At what point does the performance of a TiDB table significantly degrade due to the amount of data stored?

Note:
This topic has been translated from a Chinese forum by GPT and might contain errors.

Original topic: tidb一个表存多少数据,性能会明显下降?

| username: TiDBer_y9IRzLWc

How much data can a table in TiDB store before performance significantly degrades?

| username: Kongdom | Original post link

If resources are sufficient, there should be no limit on the number. On my side, a single table with over 500 million rows is used normally.

| username: TiDBer_y9IRzLWc | Original post link

I have a question. We have a large table with 4 billion records, and inserting data is relatively slow. It seems that at most we can only insert 10M of data per second. Is this normal? Or are there any good optimization solutions? I am new to TiDB and not very familiar with it yet.

| username: tidb菜鸟一只 | Original post link

How many TiKV nodes are there, what type of disks are being used, and is there a write hotspot? You can check the dashboard to see which part of the insert statement is slow.

| username: TiDBer_y9IRzLWc | Original post link

Okay, thank you. It was deployed by the operations team. I will check it out later.

| username: 像风一样的男子 | Original post link

Could you please share the dashboard monitoring?

| username: Kongdom | Original post link

Check if the IO in Grafana monitoring is fully utilized~

| username: zhanggame1 | Original post link

10M of data is not slow. It’s 36G per hour, nearly 1T per day. First, check the disk usage and CPU usage.

| username: TiDBer_y9IRzLWc | Original post link

Yes, our TiDB is self-built, and all configurations are default. We are currently using 5 KV nodes with NVMe SSDs. Is there any room for optimization, such as modifying configuration files, etc.?

| username: cy6301567 | Original post link

This depends on the machine configuration and the number of KV nodes. Essentially, the data is distributed across various KV nodes, and the most important factor is IO.

| username: redgame | Original post link

This is difficult to test.

| username: breakyang | Original post link

In TiKV, the size of each region is 96MB (default value), but it is best not to manage more than 4TB of data per single TiKV, as this would result in excessive heartbeats between TiKV and PD, leading to performance degradation.

| username: ShawnYan | Original post link

Please refer to

| username: Kongdom | Original post link

It seems that I need to visit the column more often.
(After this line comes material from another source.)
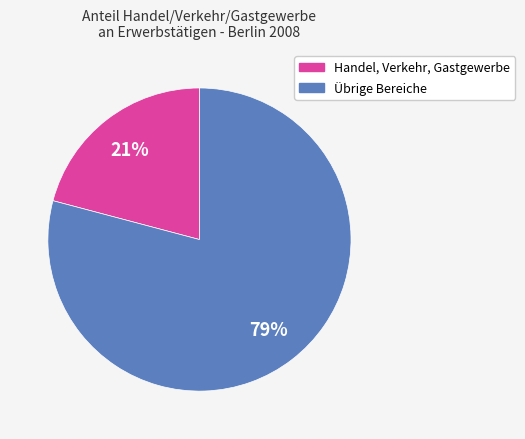

Is Übrige Bereiche the majority of the pie?

Yes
I didn’t see such good documentation before.

| username: TiDBer_y9IRzLWc | Original post link

Sure, thank you very much.

| username: cy6301567 | Original post link

Good

| username: zhaokede | Original post link

The number of rows and the size of the table should both have an impact. After reading everyone’s replies and a piece of information, it mentioned 4 billion+ data, but did not specify the approximate size of the table.

| username: realcp1018 | Original post link

We have a single table with around 100 billion rows of data, implemented with a three-data-center disaster recovery setup. The QPS is over 20,000 with P99 within 100ms. We also have a cluster with nearly 200TB of data, with QPS under 10,000 and P99 under 30ms.
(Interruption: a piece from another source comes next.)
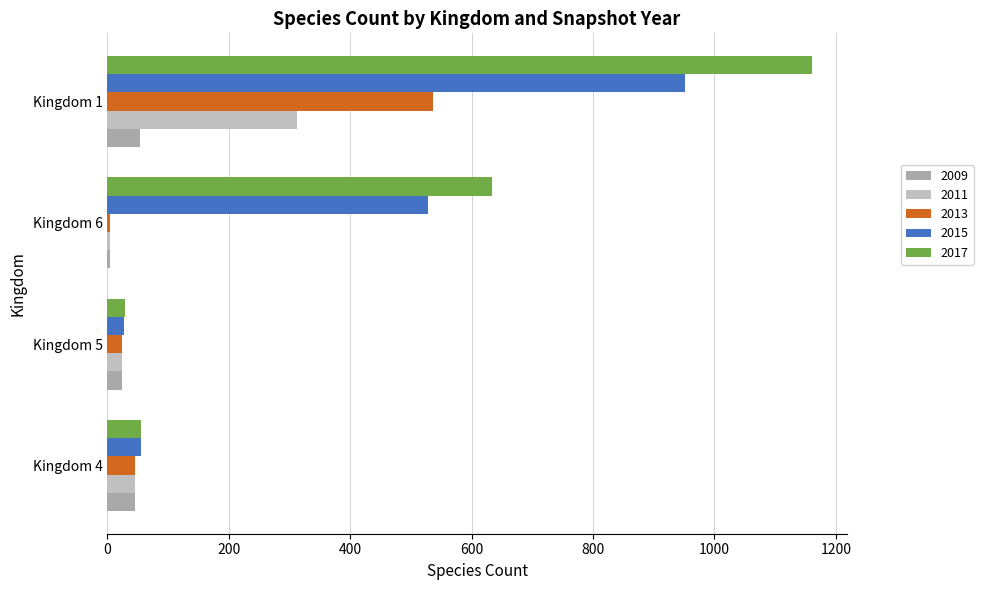

How many data points does each series have?

4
There are many factors that affect performance, and data volume is just one aspect. From what I can think of in a short time, the factors affecting performance include:

  1. Server performance: disk IOPS, bandwidth, network bandwidth, CPU, memory size, etc.
  2. Number of records in the table, length of a single record
  3. Access method to the table, whether it’s point queries or large range queries, read-write ratio, QPS, and whether the indexes are reasonable and complete
  4. Whether there is cross-AZ communication between cluster nodes, and the network latency between AZs
  5. Whether the Store data volume exceeds the preset ratio, causing scheduling to occupy too many resources, etc.


This table previously maintained over 150 billion rows of data, later cleaned up over 100 billion, leaving more than 20 billion.
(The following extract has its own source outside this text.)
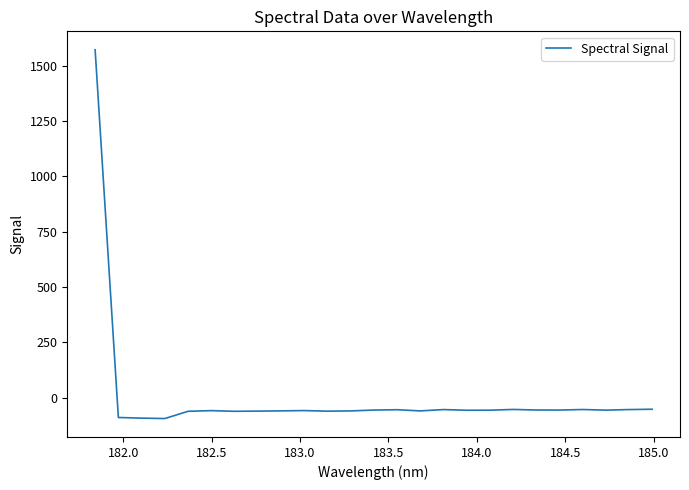

What is the maximum value shown in the chart?

1571.1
Here’s another screenshot of a cluster at hand:

| username: zhanggame1 | Original post link

Is your disaster recovery implemented using TiDB’s distributed architecture or data synchronization?

| username: realcp1018 | Original post link

For particularly important data, it should be synchronized to another cluster or stored on other heterogeneous storage. For generally important data, a three-data-center deployment is sufficient.